▶ _Извлечённый текст_
# # #

В семье Штраусов перед тем, как начать благословение, пели еврейские субботние песни и Псалом 23 на мелодии, которые были мне особенно приятны. Хозяин дома знал о моём страстном библиофильстве. Однажды он сказал: «Недавно мне звонил наш великий антиквар Эмиль Хирш[148]. У него есть экземпляр “Разоблачённого иудаизма” Йоханна Эйзенменгера 1700 года выпуска[149], он прорекламировал его в Биржевом бюллетене немецкой книготорговли. И сразу же получил заказ на открытке, украшенной большой свастикой, от Немецкого народного союза обороны и наступления. Ему стало немного не по себе, как-никак он еврей и совсем не имел желания продавать такие книги антисемитам. Он спросил, не могу ли я рекомендовать ему надёжного еврейского покупателя. Заработать на этой книге он не рассчитывает. Может быть, вас она заинтересует?» Меня она, безусловно, интересовала, ведь эти два сочинённых Эйзенменгером устрашающе толстых тома in quarto представляли собой знаменитейший, учёнейший и вместе глупейший шедевр антисемитской литературы своего времени, приобрести который в обычных обстоятельствах я с моими средствами не имел бы никакой надежды. Поэтому я прямо от субботнего стола, не теряя времени, отправился к Хиршу на Каролиненплац и представился, откуда я родом и кто я такой. Он сказал: «Мне, знаете ли, важно только, чтобы книга попала в нужные руки. Я заплатил за неё 50 марок». В то время это было равно примерно одному доллару.

# # #

▶ _Задание A_
Сколько Хирш заплатил за книгу Эйзенменгера, согласно отрывку о её покупке?
Текст и перечень никак между собой не связаны.

▶ _Приведённый перечень_

# # #

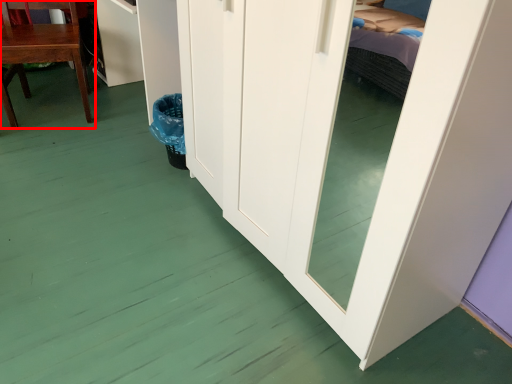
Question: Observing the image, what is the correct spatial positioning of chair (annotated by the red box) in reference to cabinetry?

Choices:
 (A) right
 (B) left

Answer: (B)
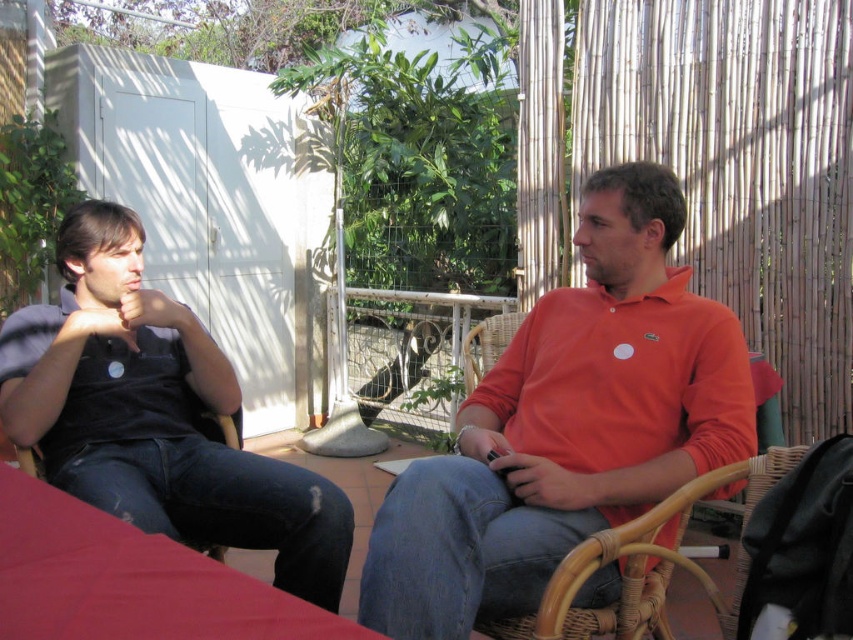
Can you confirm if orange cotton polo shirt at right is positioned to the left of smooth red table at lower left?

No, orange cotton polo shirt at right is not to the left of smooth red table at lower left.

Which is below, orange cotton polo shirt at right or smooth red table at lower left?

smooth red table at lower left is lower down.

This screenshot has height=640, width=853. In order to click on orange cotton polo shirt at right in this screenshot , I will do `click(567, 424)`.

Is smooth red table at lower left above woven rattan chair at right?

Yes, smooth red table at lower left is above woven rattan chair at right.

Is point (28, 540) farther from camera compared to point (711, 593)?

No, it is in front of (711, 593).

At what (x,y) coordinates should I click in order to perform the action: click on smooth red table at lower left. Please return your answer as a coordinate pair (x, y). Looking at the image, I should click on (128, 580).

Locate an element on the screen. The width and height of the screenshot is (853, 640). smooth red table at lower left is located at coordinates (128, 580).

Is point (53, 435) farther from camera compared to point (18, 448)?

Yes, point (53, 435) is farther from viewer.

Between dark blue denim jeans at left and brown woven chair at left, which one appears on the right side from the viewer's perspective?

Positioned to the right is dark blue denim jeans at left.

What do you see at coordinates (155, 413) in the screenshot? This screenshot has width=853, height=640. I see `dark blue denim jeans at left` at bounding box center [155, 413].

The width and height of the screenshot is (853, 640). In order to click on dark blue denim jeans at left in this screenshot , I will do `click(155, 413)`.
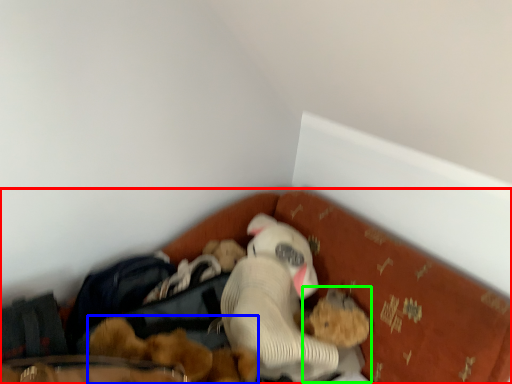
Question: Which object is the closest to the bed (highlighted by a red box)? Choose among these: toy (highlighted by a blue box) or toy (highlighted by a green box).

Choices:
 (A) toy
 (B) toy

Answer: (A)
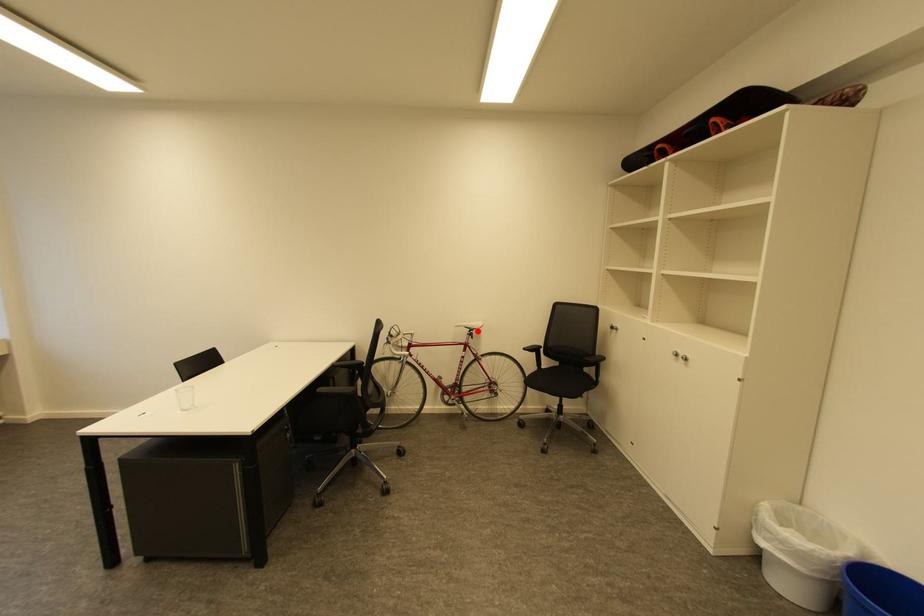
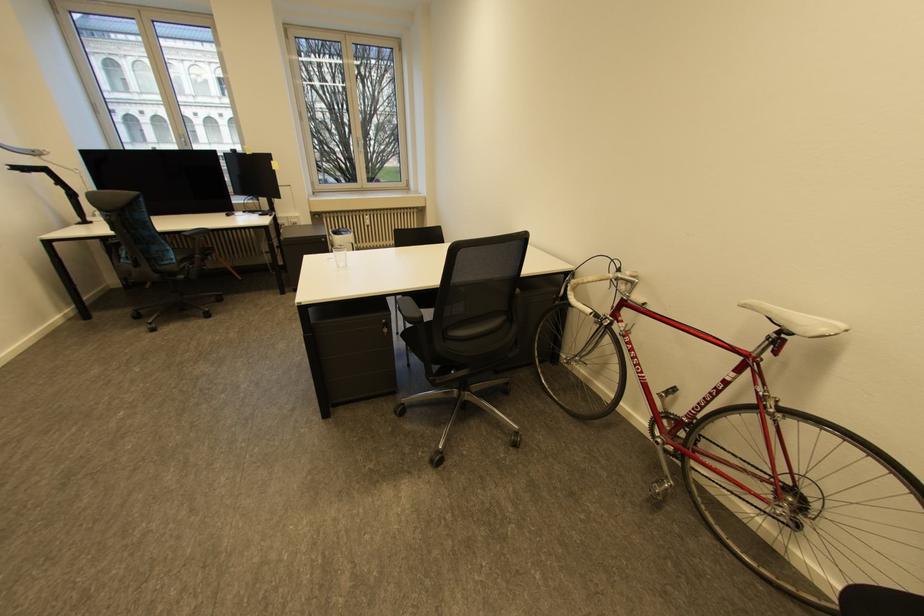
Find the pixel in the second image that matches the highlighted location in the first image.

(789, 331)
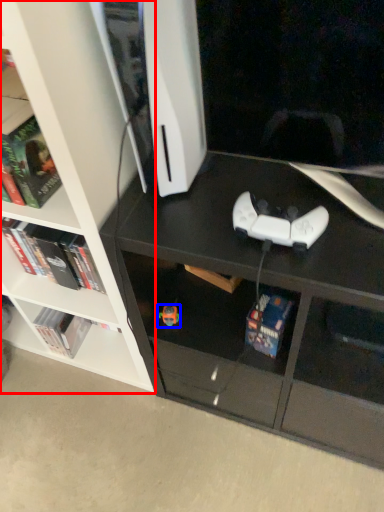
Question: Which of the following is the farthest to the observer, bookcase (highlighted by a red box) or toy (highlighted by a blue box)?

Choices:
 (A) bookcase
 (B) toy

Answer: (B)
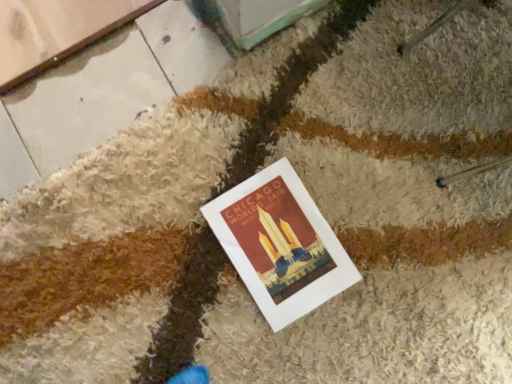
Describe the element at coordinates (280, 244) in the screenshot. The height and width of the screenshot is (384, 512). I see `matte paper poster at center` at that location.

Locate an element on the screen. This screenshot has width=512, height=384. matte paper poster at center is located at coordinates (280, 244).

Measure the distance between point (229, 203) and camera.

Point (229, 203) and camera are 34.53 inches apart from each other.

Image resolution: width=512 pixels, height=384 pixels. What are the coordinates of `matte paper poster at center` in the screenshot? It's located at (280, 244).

# # #

▶ _Задание B_
Перепишите из перечня строки без изменений: начните со строки, где есть «At what (x,y)», и остановитесь после строки с «Describe the element». Изображения в ответ не включайте.

▶ _Ответ A_
50 марок.

▶ _Ответ B_
At what (x,y) coordinates should I click in order to perform the action: click on smooth red table at lower left. Please return your answer as a coordinate pair (x, y). Looking at the image, I should click on (128, 580).

Locate an element on the screen. The width and height of the screenshot is (853, 640). smooth red table at lower left is located at coordinates (128, 580).

Is point (53, 435) farther from camera compared to point (18, 448)?

Yes, point (53, 435) is farther from viewer.

Between dark blue denim jeans at left and brown woven chair at left, which one appears on the right side from the viewer's perspective?

Positioned to the right is dark blue denim jeans at left.

What do you see at coordinates (155, 413) in the screenshot? This screenshot has width=853, height=640. I see `dark blue denim jeans at left` at bounding box center [155, 413].

The width and height of the screenshot is (853, 640). In order to click on dark blue denim jeans at left in this screenshot , I will do `click(155, 413)`.
Question: Which object is the closest to the bed (highlighted by a red box)? Choose among these: toy (highlighted by a blue box) or toy (highlighted by a green box).

Choices:
 (A) toy
 (B) toy

Answer: (A)
Find the pixel in the second image that matches the highlighted location in the first image.

(789, 331)
Question: Which of the following is the farthest to the observer, bookcase (highlighted by a red box) or toy (highlighted by a blue box)?

Choices:
 (A) bookcase
 (B) toy

Answer: (B)
Describe the element at coordinates (280, 244) in the screenshot. The height and width of the screenshot is (384, 512). I see `matte paper poster at center` at that location.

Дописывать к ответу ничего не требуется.